> Текстовый блок:

Несколько замечаний позволят подкрепить эту связь. И тот и другой — выходцы из единой среды, исконной парижской буржуазии, — обнаруживают оба одно и то же редчайшее соединение: утонченной изысканности вкуса и необычной, волевой мужественности исполнения.
Более того: они равно отбрасывают эффекты, которые не обусловлены точным пониманием и владением средствами их ремесла; именно в этом коренится и в этом состоит чистота в области живописи и равно поэзии. Они не строят расчета на «чувстве» и не вводят «идей», пока умело и тонко не организуют «ощущение». Они, словом, добиваются и достигают высшей цели искусства, обаятельности — термин, который я беру здесь во всей его силе.
Именно об этом думаю я, когда на память мне приходит дивное стихотворение (двусмысленное на взгляд извращенцев и столь озадачившее суд) — знаменитое: «Жемчуг розовый и черный», посвященный Бодлером «Лоле из Валенсии». Эта таинственная драгоценность, думается мне, менее соответствует крепкой и плотной танцовщице, облаченной в тяжелое богатство своей баскины, но уверенной в упругости своих мускулов и горделиво ждущей возле кулисы сигнала к прыжку, ритму и дробной исступленности своих движений, — нежели нагой и холодной «Олимпии», чудовищу обыденной любви, принимающему поздравления негритянки.
«Олимпия» отталкивает, вызывает священный ужас, утверждает себя и торжествует. Она — срамота, идолище; публичное оказательство и мощь отвратных секретов общества. Голова ее — пуста: черная бархотка отделяет ее от основы ее существа. Чистота совершенной линии очерчивает Нечистое по преимуществу — то, чье действие требует безмятежного и простодушного незнания всякой стыдливости. Животная весталка, предназначенная к абсолютной наготе, она вызывает мечту о том примитивном варварстве и ритуальном скотстве, которое таится и соблюдается в навыках и трудах проституции больших городов.

> Извлечённые записи:
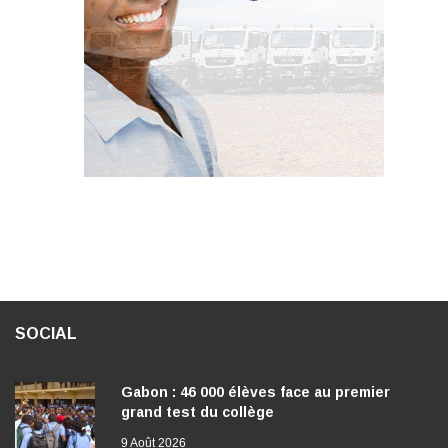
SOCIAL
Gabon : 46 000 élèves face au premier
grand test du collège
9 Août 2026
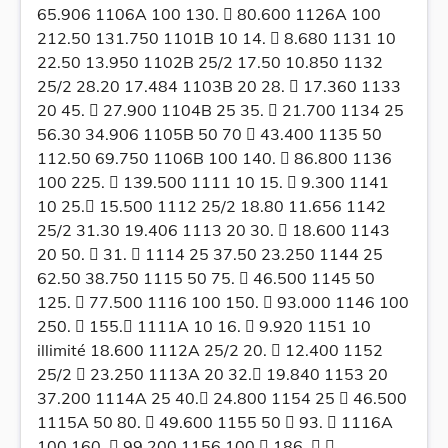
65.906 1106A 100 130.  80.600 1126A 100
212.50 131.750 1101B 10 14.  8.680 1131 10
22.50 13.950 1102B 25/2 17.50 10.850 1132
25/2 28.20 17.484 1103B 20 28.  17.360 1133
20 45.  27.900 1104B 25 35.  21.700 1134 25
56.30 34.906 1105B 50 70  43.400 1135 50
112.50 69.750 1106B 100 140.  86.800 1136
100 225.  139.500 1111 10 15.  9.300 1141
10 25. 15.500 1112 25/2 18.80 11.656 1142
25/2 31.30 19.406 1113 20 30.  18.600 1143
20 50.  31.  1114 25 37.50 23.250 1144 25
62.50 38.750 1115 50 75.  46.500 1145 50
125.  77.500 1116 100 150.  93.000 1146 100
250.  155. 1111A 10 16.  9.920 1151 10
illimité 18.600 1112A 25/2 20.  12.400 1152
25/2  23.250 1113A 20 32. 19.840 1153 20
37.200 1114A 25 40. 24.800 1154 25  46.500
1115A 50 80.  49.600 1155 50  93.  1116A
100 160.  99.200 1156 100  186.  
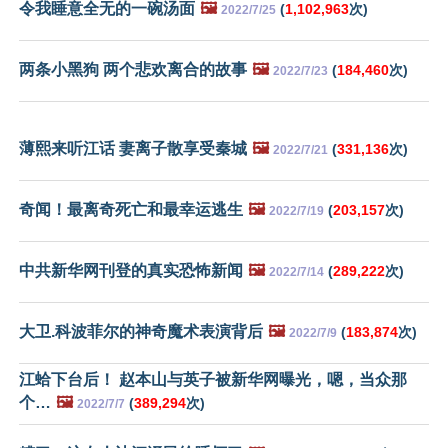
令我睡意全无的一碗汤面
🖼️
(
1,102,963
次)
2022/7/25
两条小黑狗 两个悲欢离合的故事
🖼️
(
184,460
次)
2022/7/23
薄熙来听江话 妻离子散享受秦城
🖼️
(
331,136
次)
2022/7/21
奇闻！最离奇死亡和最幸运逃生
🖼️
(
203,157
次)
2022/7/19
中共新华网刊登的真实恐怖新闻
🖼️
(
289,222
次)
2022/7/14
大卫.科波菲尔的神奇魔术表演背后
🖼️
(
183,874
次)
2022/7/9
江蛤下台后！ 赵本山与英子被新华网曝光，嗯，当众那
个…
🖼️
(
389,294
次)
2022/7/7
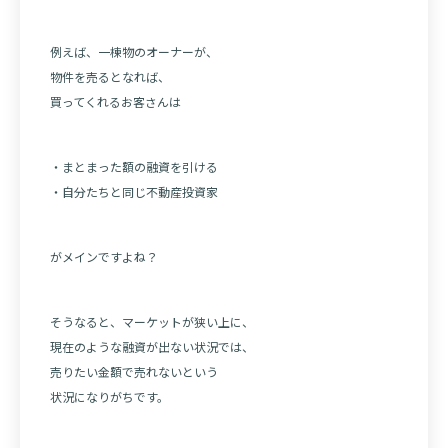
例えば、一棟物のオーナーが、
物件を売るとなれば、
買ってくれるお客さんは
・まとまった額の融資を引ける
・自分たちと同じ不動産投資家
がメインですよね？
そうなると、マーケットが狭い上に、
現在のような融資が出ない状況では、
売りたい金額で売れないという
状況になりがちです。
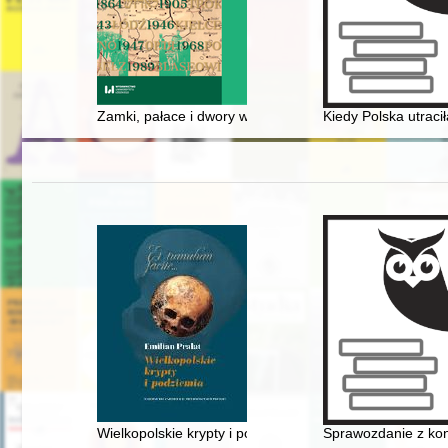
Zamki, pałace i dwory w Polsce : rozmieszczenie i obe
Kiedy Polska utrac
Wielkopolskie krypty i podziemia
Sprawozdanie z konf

> Рабочее задание 1: Процитируйте из текстового блока фрагмент, который открывается словами, содержащими «Несколько замечаний позволят», и заканчивается словами «всей его силе.».
> Рабочее задание 2: Переведите на английский язык предложение из текстового блока: «Голова ее — пуста: черная бархотка отделяет ее от основы ее существа».
Для ответов используйте только текстовый блок.

> Поле ответа 1:
Несколько замечаний позволят подкрепить эту связь. И тот и другой — выходцы из единой среды, исконной парижской буржуазии, — обнаруживают оба одно и то же редчайшее соединение: утонченной изысканности вкуса и необычной, волевой мужественности исполнения.
Более того: они равно отбрасывают эффекты, которые не обусловлены точным пониманием и владением средствами их ремесла; именно в этом коренится и в этом состоит чистота в области живописи и равно поэзии. Они не строят расчета на «чувстве» и не вводят «идей», пока умело и тонко не организуют «ощущение». Они, словом, добиваются и достигают высшей цели искусства, обаятельности — термин, который я беру здесь во всей его силе.

> Поле ответа 2: Her head is empty: a black velvet ribbon separates it from the foundation of her being.